◆ **Kutipan Pilihan**
+++++
Dia merinci, penurunan harga minyak dunia dari sekitar USD 63 per barel menjadi sekitar USD 38 per barel, memangkas penerimaan negara sekitar USD 4,95 miliar. Dampak pandemi Covid-19 memangkas sekitar USD 2,97 miliar dan penurunan harga gas untuk konsumen industri menjadi USD 6 per MMBTU membuat negara kehilangan pendapatan sebesar USD 0,68 miliar.
"Ini perkiraan sesungguhnya dari dampak penurunan harga minyak, ada dampak Covid-19 dan penyesuaian harga gas untuk industri," jelasnya
Dwi juga mengungkapkan, pandemi Covid-19 membawa dampak pada kegiatan operasional hulu migas, termasuk di dalamnya penundaan penghentian operasi direcanakan untuk perawatan (Planned Shutdown) di Lapangan Banyu Urip dan Tangguh, Program Kerja Ulang & Perawatan Sumur di CPI, Petrochina, OSES, Kegiatan P&A sumur di Conoco Phillips.
+++++
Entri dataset
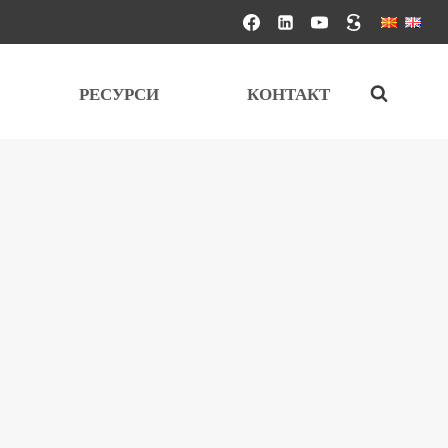
РЕСУРСИ
КОНТАКТ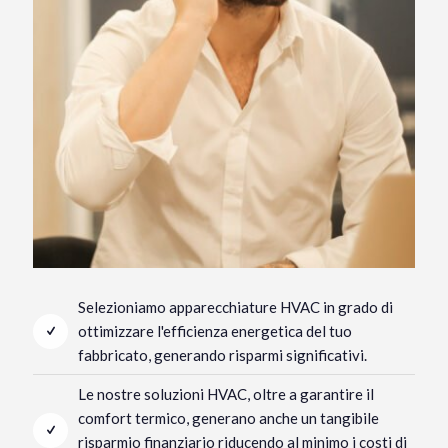
Selezioniamo apparecchiature HVAC in grado di
ottimizzare l'efficienza energetica del tuo
fabbricato, generando risparmi significativi.
Le nostre soluzioni HVAC, oltre a garantire il
comfort termico, generano anche un tangibile
risparmio finanziario riducendo al minimo i costi di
+++++
◆ **Tugas yang Dikerjakan**
[1] Kutip tanpa perubahan bagian kutipan tentang penurunan harga minyak, dari "Dia merinci, penurunan" sampai "di Conoco Phillips.".
[2] Tentukan apakah setiap pernyataan berikut sesuai dengan kutipan tentang penurunan harga minyak. Jawab ya atau tidak, disertai kata-kata penentu dari kutipan itu yang dikutip persis. (a) Penurunan harga gas untuk konsumen industri menjadi USD 6 per MMBTU membuat negara kehilangan pendapatan sekitar USD 4,95 miliar. (b) Dampak pandemi Covid-19 memangkas penerimaan negara sekitar USD 2,97 miliar. (c) Harga minyak dunia turun menjadi sekitar USD 48 per barel.

◆ **Jawaban Tiap Tugas**
[1]
Dia merinci, penurunan harga minyak dunia dari sekitar USD 63 per barel menjadi sekitar USD 38 per barel, memangkas penerimaan negara sekitar USD 4,95 miliar. Dampak pandemi Covid-19 memangkas sekitar USD 2,97 miliar dan penurunan harga gas untuk konsumen industri menjadi USD 6 per MMBTU membuat negara kehilangan pendapatan sebesar USD 0,68 miliar.
"Ini perkiraan sesungguhnya dari dampak penurunan harga minyak, ada dampak Covid-19 dan penyesuaian harga gas untuk industri," jelasnya
Dwi juga mengungkapkan, pandemi Covid-19 membawa dampak pada kegiatan operasional hulu migas, termasuk di dalamnya penundaan penghentian operasi direcanakan untuk perawatan (Planned Shutdown) di Lapangan Banyu Urip dan Tangguh, Program Kerja Ulang & Perawatan Sumur di CPI, Petrochina, OSES, Kegiatan P&A sumur di Conoco Phillips.

[2]
(a) Tidak: "penurunan harga gas untuk konsumen industri menjadi USD 6 per MMBTU membuat negara kehilangan pendapatan sebesar USD 0,68 miliar"
(b) Ya: "Dampak pandemi Covid-19 memangkas sekitar USD 2,97 miliar"
(c) Tidak: "penurunan harga minyak dunia dari sekitar USD 63 per barel menjadi sekitar USD 38 per barel"